►

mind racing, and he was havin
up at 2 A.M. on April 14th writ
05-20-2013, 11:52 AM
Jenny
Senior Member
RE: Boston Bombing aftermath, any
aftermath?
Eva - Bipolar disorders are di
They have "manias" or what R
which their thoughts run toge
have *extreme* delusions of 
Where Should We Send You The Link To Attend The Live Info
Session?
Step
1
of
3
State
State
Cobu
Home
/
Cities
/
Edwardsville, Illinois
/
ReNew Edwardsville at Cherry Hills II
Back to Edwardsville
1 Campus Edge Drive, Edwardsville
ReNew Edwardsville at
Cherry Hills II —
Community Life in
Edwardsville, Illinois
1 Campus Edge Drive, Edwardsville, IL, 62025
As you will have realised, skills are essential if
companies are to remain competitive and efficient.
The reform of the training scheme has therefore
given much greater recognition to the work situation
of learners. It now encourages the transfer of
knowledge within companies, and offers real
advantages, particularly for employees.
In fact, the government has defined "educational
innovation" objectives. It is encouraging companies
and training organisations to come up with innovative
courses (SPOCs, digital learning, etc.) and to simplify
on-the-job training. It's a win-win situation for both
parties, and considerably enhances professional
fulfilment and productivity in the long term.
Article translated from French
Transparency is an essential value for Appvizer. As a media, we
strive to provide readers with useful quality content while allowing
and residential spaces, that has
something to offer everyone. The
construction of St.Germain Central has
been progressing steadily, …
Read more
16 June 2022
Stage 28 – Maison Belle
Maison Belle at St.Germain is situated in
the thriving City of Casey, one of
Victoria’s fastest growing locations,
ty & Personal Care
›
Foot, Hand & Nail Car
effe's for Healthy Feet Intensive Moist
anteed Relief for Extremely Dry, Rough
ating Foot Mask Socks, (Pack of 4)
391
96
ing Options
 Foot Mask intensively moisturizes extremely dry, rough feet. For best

◄

▶ What is being asked
If a line in the records above has the word "training", copy it.

▶ Written solution
The reform of the training scheme has therefore
and training organisations to come up with innovative
on-the-job training. It's a win-win situation for both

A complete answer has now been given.